Hacker News new | ask | show | jobs
by huijzer 470 days ago
> This was already posted here: https://news.ycombinator.com/item?id=43221377 but I’m really surprised at the lack of attention this model is getting.

I'm surprised by the lack of attention that Gemini 2.0 with native audio output got. They have a demo at https://youtu.be/qE673AY-WEI, which I think is really good too. The main problem with Google's model is that this audio output is not supported by the API, but you can try it at https://aistudio.google.com.

In general, text to speech is pretty good nowadays I think. For example, this is a little math video that I made a few days ago: https://www.youtube.com/watch?v=G1mvLrCfjFM with the (old) Google text to speech API. Honestly, I think the narration is better than I personally could have done. It's calm, well pronounced, and sounds relatively enthusiastic.

2 comments

>They have a demo at https://youtu.be/qE673AY-WEI

That's not a demo, that's a video. Anyone can make something like that in an afternoon with a couple friends and a microphone.
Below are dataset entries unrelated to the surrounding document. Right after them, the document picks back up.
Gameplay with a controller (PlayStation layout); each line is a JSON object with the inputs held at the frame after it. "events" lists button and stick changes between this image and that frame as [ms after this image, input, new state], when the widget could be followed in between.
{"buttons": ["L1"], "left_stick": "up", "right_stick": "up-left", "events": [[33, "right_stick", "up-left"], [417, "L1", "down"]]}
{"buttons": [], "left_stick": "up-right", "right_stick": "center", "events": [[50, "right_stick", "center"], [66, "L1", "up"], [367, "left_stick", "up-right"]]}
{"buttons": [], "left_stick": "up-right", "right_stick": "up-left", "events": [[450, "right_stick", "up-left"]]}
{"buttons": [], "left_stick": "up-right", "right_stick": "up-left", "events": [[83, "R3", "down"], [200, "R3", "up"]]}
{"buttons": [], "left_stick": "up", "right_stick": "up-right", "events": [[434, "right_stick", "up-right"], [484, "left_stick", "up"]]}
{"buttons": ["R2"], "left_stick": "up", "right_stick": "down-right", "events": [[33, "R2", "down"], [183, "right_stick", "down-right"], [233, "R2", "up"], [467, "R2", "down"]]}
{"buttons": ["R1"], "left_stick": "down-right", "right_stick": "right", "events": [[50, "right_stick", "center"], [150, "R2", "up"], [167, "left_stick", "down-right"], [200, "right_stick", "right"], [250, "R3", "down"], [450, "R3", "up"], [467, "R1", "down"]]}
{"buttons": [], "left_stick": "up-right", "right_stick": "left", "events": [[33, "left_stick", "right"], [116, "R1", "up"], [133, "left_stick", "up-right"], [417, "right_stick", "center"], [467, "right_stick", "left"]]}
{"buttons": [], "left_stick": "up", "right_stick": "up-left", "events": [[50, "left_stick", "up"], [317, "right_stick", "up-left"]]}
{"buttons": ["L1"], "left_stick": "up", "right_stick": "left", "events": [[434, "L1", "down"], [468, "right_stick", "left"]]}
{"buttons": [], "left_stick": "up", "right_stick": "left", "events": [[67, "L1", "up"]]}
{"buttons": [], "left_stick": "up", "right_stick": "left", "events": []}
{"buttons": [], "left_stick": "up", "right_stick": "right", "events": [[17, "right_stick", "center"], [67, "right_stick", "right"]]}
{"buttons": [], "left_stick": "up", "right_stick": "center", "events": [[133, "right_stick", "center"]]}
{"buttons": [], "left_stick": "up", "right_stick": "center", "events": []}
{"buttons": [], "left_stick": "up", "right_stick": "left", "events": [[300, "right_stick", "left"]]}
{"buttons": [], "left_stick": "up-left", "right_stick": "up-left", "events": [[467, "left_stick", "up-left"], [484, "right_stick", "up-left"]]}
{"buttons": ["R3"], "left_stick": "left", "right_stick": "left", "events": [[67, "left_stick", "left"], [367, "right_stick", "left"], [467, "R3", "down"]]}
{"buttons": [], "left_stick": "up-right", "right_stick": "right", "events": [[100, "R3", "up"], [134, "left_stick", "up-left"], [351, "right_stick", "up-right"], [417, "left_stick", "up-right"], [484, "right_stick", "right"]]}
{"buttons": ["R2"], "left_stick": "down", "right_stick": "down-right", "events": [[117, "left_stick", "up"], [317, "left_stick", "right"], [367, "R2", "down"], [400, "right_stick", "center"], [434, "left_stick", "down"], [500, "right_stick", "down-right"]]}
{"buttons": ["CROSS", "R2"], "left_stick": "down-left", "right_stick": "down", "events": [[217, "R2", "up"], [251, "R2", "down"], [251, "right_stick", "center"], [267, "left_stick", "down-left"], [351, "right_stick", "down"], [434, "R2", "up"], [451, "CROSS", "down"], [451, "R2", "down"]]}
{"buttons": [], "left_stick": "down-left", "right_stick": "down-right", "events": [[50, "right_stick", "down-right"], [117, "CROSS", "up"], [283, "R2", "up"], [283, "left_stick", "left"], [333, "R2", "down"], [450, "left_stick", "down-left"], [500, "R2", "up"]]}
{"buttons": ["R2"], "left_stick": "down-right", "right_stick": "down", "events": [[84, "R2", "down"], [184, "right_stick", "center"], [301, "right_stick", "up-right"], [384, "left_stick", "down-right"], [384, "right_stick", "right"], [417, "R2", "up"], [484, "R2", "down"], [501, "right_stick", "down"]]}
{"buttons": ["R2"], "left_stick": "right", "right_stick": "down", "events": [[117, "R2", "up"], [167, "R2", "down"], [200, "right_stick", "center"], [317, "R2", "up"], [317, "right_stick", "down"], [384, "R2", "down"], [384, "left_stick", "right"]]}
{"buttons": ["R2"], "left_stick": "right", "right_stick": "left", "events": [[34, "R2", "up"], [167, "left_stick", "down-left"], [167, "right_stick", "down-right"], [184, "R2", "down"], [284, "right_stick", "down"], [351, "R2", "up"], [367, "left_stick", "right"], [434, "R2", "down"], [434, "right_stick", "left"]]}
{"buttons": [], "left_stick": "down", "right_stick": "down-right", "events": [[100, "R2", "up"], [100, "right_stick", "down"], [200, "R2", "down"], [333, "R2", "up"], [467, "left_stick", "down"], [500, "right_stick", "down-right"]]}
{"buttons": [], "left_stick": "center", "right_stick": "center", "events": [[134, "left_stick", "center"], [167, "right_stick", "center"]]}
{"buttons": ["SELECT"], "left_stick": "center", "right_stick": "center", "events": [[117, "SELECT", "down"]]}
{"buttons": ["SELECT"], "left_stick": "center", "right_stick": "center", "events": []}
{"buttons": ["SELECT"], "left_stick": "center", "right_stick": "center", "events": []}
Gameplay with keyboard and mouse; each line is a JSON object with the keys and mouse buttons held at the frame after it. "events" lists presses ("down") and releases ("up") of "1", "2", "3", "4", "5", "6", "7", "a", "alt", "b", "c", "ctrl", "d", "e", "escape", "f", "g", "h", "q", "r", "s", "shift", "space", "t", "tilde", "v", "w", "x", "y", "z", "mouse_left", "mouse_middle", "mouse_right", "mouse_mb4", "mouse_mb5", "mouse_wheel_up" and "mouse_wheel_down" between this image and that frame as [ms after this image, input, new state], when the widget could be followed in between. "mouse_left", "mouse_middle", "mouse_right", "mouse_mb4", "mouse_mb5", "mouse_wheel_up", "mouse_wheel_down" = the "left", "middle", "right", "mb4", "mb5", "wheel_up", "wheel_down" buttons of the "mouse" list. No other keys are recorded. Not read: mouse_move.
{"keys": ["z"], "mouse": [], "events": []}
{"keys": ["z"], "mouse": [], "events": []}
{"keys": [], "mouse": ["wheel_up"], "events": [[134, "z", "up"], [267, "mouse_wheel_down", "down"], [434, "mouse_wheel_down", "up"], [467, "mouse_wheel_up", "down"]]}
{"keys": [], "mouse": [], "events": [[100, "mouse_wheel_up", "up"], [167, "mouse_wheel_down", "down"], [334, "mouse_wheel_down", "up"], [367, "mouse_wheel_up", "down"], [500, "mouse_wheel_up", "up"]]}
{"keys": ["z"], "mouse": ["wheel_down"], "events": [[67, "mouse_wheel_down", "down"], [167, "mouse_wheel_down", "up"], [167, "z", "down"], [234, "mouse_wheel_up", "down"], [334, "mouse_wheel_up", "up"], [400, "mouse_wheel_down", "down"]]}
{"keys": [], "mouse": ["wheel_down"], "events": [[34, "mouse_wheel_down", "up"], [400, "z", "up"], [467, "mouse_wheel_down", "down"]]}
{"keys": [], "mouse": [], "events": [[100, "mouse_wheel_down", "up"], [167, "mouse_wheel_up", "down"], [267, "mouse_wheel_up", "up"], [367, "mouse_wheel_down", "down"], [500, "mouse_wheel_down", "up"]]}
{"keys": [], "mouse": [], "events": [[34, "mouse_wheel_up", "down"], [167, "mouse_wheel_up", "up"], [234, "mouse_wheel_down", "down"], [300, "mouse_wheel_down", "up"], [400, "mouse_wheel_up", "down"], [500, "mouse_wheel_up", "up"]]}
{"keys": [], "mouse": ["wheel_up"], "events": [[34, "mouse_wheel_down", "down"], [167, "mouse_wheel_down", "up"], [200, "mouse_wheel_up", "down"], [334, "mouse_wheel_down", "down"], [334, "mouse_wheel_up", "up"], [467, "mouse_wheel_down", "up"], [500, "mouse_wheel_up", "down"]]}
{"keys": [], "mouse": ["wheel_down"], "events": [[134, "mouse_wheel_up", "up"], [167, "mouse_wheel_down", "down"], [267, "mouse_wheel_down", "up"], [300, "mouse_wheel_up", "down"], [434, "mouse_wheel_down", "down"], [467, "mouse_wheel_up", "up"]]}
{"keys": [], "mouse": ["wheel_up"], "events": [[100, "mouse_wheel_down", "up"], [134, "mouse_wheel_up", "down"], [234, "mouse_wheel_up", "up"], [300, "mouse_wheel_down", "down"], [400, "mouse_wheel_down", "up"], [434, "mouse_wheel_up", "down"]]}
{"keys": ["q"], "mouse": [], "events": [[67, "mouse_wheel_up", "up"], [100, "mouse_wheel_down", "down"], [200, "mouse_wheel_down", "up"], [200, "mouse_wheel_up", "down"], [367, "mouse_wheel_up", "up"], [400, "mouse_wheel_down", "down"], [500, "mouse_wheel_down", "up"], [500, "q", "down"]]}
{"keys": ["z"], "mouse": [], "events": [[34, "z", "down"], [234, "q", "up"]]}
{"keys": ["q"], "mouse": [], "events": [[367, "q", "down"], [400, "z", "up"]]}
Also, Google is known for putting out fake "demos", remember the Google Duplex scam?

Scam? Duplex worked.
I thought it was announced and never heard from again. It may have worked but it never shipped did it?
I made some restaurant reservations, it worked.
I see, I guess it was never a standalone product then, from reading a Reddit post, it’s a feature built into assistant. Thanks, solves a mystery for me.
It was never real. They even admitted they used real people for the service. It was a scam.

Also, that would be quite hard to pull today, 2025, after transformers etc. There's absolutely no chance they were sitting on that back in 2018.

I doesn't work today, let alone 6 years ago.

But good work defending your master.

How do I get to this in aistudio.google.com?
I think the one under "Stream Realtime" should be similar to the demo. It's only Gemini 2.0 flash though and not the full one.